» EXERCISE DIRECTIONS: Search the records below for "procent" and copy every line it turns up in.

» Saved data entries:
■ ■ ■ ■ ■

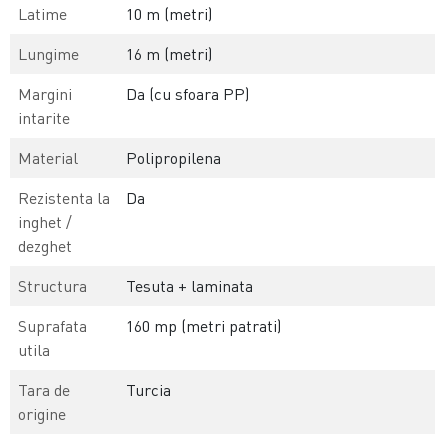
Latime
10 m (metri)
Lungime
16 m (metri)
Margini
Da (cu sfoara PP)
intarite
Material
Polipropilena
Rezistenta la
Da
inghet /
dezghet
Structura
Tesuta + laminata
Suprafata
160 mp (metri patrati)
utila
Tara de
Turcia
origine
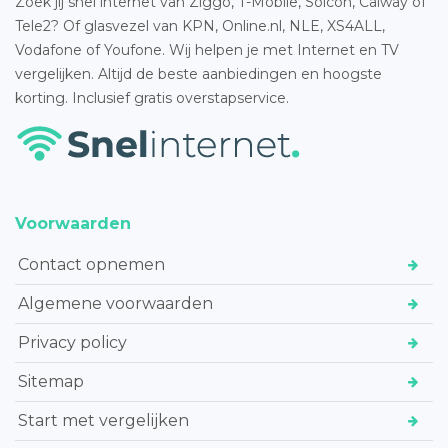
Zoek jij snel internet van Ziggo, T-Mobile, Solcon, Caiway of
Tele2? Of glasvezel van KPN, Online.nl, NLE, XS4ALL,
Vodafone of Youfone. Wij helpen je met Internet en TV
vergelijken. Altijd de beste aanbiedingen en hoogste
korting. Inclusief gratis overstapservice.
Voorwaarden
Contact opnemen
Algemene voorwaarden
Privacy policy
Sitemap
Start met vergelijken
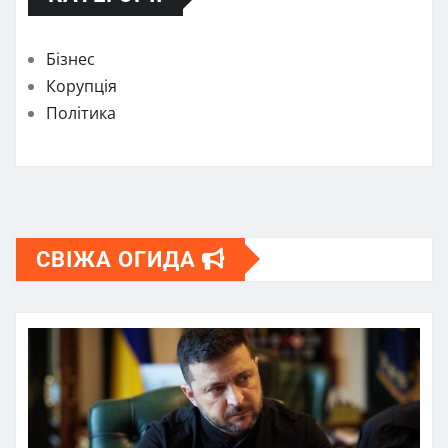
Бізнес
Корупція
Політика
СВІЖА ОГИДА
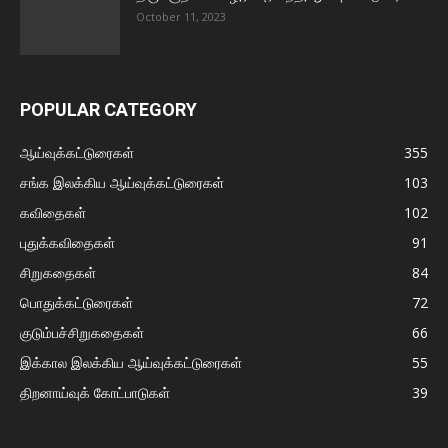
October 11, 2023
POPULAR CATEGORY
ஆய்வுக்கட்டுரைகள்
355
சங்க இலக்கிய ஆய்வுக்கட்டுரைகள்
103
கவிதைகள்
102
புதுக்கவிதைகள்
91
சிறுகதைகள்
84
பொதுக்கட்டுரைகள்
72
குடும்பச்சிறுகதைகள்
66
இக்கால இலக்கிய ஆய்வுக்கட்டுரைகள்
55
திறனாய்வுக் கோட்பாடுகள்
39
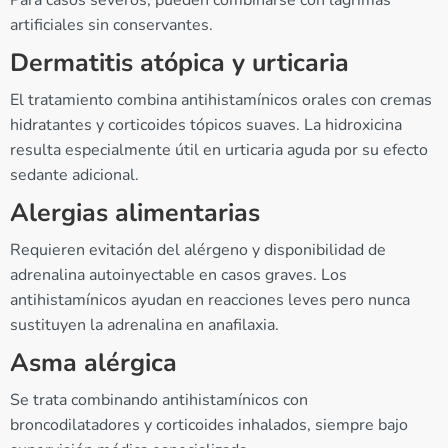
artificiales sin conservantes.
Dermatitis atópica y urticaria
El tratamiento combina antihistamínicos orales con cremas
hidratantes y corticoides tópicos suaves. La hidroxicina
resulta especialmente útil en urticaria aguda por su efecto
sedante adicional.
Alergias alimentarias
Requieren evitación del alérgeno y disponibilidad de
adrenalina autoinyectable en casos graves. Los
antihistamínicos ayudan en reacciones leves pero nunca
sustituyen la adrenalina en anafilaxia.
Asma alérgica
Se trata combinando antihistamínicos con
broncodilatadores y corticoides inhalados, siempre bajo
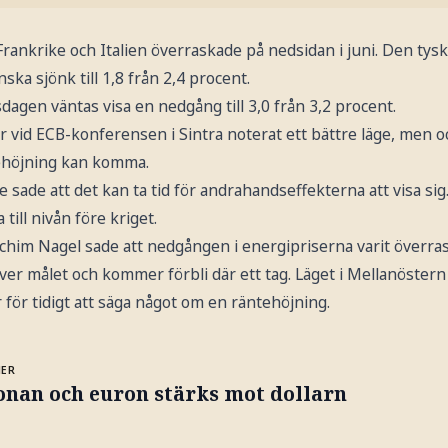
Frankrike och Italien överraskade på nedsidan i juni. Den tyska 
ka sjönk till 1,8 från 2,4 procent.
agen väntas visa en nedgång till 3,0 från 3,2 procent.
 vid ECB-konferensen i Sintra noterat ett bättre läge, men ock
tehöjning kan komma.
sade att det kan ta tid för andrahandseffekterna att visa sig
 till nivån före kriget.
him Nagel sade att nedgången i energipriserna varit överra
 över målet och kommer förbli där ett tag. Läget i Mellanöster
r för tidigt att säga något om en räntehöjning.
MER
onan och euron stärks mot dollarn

■ ■ ■ ■ ■

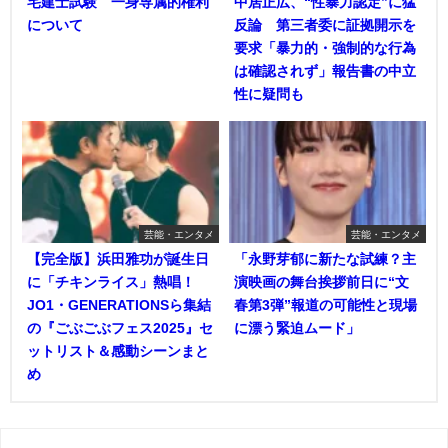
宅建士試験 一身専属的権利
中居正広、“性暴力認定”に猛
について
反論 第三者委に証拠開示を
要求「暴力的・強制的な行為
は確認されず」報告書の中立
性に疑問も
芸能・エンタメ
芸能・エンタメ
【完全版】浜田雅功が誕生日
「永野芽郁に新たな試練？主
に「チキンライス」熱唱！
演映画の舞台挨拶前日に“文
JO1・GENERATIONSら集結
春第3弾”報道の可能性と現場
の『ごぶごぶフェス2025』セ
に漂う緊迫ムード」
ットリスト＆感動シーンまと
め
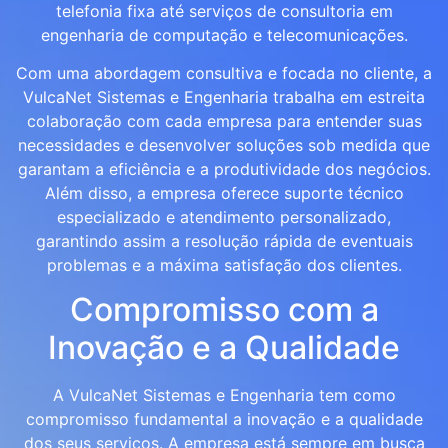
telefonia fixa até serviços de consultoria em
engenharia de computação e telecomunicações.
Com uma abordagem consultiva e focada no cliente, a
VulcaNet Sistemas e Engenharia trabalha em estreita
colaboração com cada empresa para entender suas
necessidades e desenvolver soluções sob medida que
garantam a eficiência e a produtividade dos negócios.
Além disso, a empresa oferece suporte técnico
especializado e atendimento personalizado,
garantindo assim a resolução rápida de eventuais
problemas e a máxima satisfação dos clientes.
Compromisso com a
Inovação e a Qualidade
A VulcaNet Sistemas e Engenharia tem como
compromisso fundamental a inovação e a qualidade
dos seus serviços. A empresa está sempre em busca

■ ■ ■ ■ ■

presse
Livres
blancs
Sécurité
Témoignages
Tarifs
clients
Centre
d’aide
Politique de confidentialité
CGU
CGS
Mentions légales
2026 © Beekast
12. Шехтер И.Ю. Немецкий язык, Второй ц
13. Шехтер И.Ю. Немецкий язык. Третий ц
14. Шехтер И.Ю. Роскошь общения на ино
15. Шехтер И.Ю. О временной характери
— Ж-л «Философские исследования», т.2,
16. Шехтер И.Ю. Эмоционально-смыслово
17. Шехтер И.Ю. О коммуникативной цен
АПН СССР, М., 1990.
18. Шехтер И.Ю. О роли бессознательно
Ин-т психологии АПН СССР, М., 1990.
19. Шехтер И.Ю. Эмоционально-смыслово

■ ■ ■ ■ ■

» RESULT OF THE EXERCISE:
ka sjönk till 1,8 från 2,4 procent.
agen väntas visa en nedgång till 3,0 från 3,2 procent.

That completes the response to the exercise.